What is lymphaticolymphatic anastomosis?

Answer 36

• Autologous (+/- vascularised) lymphatic vessel grafts used to bridge obstructed lymphatic segments.
• May be useful in cases with a short segment of absent lymphatics.
• Anastomoses shown to be patent in the short term, however elevated interstitial pressures in longer term may lead to thrombosis.

Question 37

Vascularised lymph node transfer

Answer 37

2 philosophies:
1. Transferring lymph nodes to bridge a gap in the normal path of lymphatic drainage.
- Usually a proximal site, e.g. after axillary clearance for breast cancer.
2. Transferring lymph nodes to a distal site, e.g. ankle or wrist, to act as a pump (dependant areas with unscarred field).
• Lymph nodes can be harvested from axilla, groin, submental or supraclavicular areas. (Risk of secondary lymphoedema, intraoperative lymphatic mapping may avoid morbidity).

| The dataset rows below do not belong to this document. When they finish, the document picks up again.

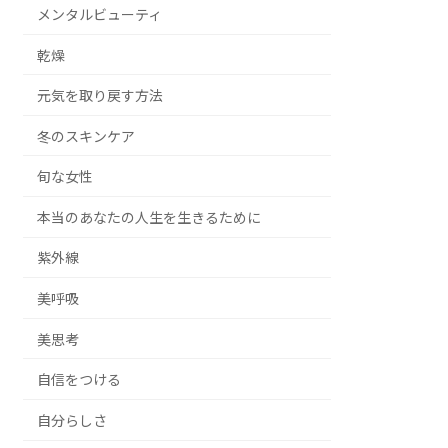
メンタルビューティ
乾燥
元気を取り戻す方法
冬のスキンケア
旬な女性
本当のあなたの人生を生きるために
紫外線
美呼吸
美思考
自信をつける
自分らしさ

• Transferred lymph nodes may stimulate lymphangiogenesis
by production of VEGF.

• Incorporation of superficial inguinal lymph nodes with a free DIEP flap breast reconstruction
has been described.
∘ Nodes are placed in the axilla, and a second anastomosis of the SIEA system to thoracodorsal
vessels can be done to ensure vascularity.